Investigation of Time-Frequency Features for GPR Landmine Discrimination
 
Investigation of Time-Frequency Features for GPR Landmine Discrimination 
 
Timofei Savelyev, Luc van Kempen, Hichem Sahli, Jürgen Sachs, Motoyuki Sato
 
Abstract 

Ground Penetrating Radar (GPR) is capable to detect plastic anti-personnel landmines as well as other subsurface targets. In order to reduce false alarms, an option of automatic landmine discrimination from neutral mine-like targets would be very useful. This paper presents a possibility for such discrimination and analyzes it experimentally. We investigate time-frequency features of an ultra-wideband (UWB) target response for the discrimination between buried landmines and other objects. The discrimination method includes the extraction of an early-time target impulse response, its time-frequency transformation and the extraction of time-frequency features based on singular value decomposition (SVD) of the transformed image.

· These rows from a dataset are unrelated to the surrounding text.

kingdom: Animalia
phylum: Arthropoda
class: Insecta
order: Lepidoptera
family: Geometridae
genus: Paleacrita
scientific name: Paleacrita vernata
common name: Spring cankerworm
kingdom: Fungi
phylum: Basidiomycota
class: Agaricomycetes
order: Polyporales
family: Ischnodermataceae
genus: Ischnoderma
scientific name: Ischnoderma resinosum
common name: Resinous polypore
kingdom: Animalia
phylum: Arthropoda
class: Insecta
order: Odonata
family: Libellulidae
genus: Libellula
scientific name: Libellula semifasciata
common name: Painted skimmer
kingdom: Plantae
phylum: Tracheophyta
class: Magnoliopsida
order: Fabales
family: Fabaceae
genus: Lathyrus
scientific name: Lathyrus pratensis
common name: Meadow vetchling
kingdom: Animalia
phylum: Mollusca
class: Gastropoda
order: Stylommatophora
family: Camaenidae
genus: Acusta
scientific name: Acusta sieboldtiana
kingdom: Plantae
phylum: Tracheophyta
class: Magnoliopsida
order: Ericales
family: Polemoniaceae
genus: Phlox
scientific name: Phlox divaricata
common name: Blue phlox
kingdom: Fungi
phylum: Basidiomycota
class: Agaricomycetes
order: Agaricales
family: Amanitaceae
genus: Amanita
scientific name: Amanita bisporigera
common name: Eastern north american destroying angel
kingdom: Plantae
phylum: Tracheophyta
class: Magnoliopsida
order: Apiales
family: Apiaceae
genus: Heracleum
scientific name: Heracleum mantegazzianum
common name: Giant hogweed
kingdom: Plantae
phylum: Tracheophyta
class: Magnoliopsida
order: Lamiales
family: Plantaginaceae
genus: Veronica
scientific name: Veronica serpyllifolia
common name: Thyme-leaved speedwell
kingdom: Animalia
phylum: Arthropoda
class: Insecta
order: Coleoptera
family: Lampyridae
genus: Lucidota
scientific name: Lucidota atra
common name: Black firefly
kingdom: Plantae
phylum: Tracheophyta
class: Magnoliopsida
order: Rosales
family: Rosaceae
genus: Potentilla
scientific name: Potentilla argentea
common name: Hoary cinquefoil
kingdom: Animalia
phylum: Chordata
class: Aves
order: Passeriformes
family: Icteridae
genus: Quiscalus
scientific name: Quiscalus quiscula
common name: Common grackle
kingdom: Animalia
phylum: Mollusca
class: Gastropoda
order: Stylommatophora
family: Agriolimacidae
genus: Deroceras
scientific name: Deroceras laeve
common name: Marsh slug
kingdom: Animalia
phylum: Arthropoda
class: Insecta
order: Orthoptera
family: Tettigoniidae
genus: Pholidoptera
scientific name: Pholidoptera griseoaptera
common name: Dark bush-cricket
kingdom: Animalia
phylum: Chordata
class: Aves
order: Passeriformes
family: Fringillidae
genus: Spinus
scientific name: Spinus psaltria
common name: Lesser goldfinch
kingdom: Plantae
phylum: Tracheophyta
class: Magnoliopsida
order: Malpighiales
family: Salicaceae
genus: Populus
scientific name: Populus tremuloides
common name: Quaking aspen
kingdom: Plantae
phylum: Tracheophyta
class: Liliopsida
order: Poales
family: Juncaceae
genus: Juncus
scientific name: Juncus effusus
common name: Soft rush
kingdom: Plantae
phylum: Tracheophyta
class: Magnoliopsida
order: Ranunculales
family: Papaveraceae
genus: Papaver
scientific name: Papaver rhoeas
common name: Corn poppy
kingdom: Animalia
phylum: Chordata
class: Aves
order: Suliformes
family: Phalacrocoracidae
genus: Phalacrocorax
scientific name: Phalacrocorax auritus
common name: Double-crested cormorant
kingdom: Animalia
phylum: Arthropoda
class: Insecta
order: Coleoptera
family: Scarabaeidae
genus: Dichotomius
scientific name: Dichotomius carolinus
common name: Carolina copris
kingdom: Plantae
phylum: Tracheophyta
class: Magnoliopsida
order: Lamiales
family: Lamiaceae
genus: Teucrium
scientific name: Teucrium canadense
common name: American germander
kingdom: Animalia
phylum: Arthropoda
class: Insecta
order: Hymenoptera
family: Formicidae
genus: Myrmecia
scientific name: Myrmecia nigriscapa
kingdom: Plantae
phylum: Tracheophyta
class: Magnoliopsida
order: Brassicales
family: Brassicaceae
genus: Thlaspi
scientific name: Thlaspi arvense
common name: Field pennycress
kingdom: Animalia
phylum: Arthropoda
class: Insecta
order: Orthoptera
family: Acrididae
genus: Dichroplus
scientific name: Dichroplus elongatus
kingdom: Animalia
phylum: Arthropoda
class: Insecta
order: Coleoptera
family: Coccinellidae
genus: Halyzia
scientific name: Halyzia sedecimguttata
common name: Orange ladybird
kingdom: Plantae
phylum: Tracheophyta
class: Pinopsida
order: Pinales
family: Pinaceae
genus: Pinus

In order to take into account changes in the UWB target signals, the experimental conditions are completely controlled to focus on the behaviour of the target{\textquoteright}s response with respect to its depth and the horizontal position of the GPR above it. The dependence of the features on the GPR bandwidth is analyzed as well. The Mahalanobis distance is used as a criterion for optimal discrimination. The obtained results define the best features and conditions when landmine discrimination is successful. For comparison, the discriminant power of the proposed features has been tested on a dataset, acquired during a field campaign in Angola.